[Data shown]
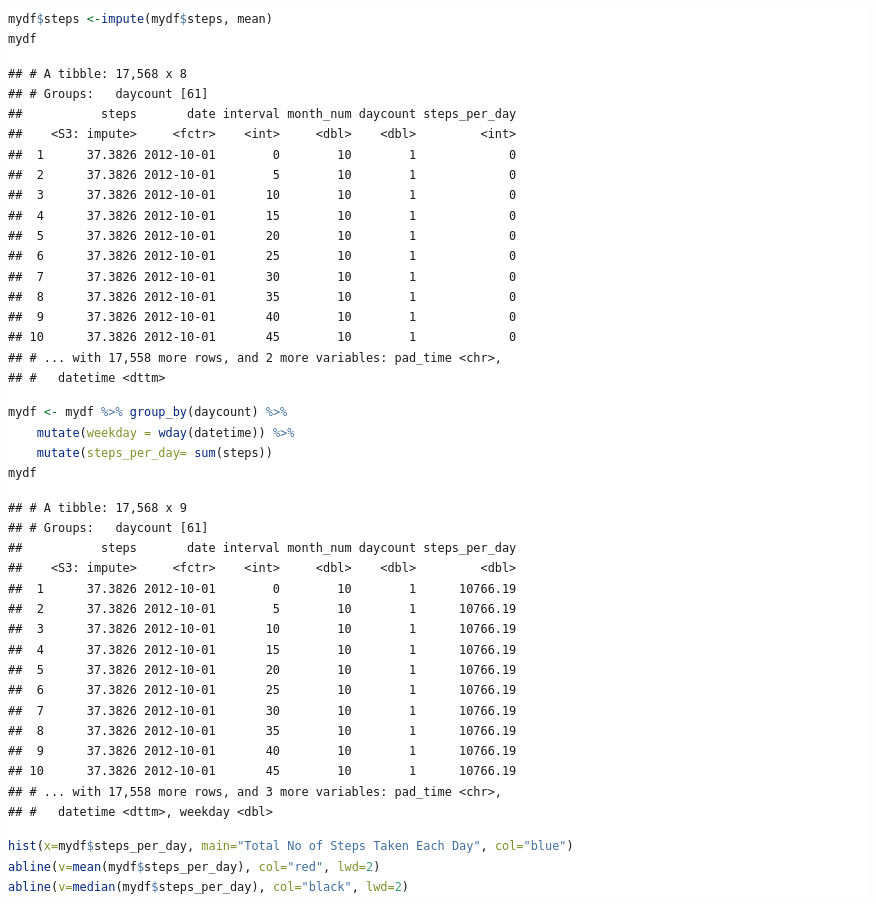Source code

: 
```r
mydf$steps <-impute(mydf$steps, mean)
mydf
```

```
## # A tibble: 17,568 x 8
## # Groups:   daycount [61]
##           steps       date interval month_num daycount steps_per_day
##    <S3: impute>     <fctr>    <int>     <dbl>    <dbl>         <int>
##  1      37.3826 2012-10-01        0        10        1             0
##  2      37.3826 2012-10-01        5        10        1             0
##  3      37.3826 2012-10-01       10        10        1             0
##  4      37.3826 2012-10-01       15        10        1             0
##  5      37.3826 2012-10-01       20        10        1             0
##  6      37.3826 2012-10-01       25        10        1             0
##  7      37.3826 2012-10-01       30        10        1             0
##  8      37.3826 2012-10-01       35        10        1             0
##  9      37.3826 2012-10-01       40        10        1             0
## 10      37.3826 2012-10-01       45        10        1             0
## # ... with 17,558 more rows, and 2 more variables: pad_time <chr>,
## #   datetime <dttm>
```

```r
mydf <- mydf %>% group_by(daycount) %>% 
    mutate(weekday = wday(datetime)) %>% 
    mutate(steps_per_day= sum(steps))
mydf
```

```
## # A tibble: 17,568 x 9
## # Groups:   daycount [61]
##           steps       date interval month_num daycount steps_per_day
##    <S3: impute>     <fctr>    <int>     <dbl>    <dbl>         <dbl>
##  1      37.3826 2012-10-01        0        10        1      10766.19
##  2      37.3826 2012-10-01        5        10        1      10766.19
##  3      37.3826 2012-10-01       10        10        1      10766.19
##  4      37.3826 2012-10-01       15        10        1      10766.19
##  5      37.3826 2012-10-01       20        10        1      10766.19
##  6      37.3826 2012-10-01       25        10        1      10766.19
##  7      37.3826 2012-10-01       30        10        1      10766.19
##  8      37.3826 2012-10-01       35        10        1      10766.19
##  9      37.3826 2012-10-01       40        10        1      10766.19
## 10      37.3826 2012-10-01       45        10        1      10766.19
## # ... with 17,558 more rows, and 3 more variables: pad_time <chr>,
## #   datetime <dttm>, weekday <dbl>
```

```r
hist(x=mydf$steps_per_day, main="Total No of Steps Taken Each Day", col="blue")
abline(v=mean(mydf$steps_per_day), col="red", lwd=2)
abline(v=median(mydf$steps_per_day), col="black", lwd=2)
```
[/Data shown]
[Data shown]
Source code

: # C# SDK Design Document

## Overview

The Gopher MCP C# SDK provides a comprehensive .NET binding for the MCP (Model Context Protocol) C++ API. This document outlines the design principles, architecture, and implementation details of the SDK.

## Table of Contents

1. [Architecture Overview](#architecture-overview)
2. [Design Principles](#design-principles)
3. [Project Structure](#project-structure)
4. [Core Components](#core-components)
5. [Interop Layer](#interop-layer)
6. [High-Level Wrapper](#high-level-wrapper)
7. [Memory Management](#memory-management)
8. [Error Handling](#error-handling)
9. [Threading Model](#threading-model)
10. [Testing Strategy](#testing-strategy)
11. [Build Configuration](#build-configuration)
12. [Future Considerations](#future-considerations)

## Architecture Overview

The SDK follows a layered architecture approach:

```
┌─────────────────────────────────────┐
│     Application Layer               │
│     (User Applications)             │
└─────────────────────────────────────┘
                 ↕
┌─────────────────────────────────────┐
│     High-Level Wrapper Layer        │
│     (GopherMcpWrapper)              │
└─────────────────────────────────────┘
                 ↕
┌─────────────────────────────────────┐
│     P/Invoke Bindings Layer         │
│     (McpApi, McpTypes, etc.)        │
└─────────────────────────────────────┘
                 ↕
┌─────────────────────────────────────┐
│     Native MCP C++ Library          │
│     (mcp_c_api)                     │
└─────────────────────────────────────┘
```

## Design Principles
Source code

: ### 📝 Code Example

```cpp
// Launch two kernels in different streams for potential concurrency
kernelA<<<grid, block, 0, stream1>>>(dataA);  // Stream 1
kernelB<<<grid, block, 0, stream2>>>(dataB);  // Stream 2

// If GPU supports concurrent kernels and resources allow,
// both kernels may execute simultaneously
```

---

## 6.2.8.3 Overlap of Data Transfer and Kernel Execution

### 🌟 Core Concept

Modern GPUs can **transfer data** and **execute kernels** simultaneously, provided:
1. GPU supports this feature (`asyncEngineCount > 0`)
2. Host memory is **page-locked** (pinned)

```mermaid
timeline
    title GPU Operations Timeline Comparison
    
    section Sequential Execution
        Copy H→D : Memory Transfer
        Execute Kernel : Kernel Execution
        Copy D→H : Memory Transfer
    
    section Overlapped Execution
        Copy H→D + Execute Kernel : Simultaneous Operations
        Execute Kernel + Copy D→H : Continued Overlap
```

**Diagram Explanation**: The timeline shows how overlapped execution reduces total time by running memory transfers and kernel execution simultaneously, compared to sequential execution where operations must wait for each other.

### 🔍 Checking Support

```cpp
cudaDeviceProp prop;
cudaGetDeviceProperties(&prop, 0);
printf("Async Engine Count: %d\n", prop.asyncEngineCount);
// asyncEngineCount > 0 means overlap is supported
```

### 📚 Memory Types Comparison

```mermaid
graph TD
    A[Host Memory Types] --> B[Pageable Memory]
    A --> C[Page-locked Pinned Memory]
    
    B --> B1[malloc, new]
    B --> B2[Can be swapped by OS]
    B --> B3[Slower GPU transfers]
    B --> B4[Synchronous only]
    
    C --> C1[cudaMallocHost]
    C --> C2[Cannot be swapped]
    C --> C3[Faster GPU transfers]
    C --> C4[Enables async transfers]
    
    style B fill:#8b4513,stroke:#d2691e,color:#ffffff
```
[/Data shown]
What you are asked to do ::
If a line in the entries above contains "mydf", report it.

Solution for this problem ::
mydf$steps <-impute(mydf$steps, mean)
mydf
mydf <- mydf %>% group_by(daycount) %>% 
mydf
hist(x=mydf$steps_per_day, main="Total No of Steps Taken Each Day", col="blue")
abline(v=mean(mydf$steps_per_day), col="red", lwd=2)
abline(v=median(mydf$steps_per_day), col="black", lwd=2)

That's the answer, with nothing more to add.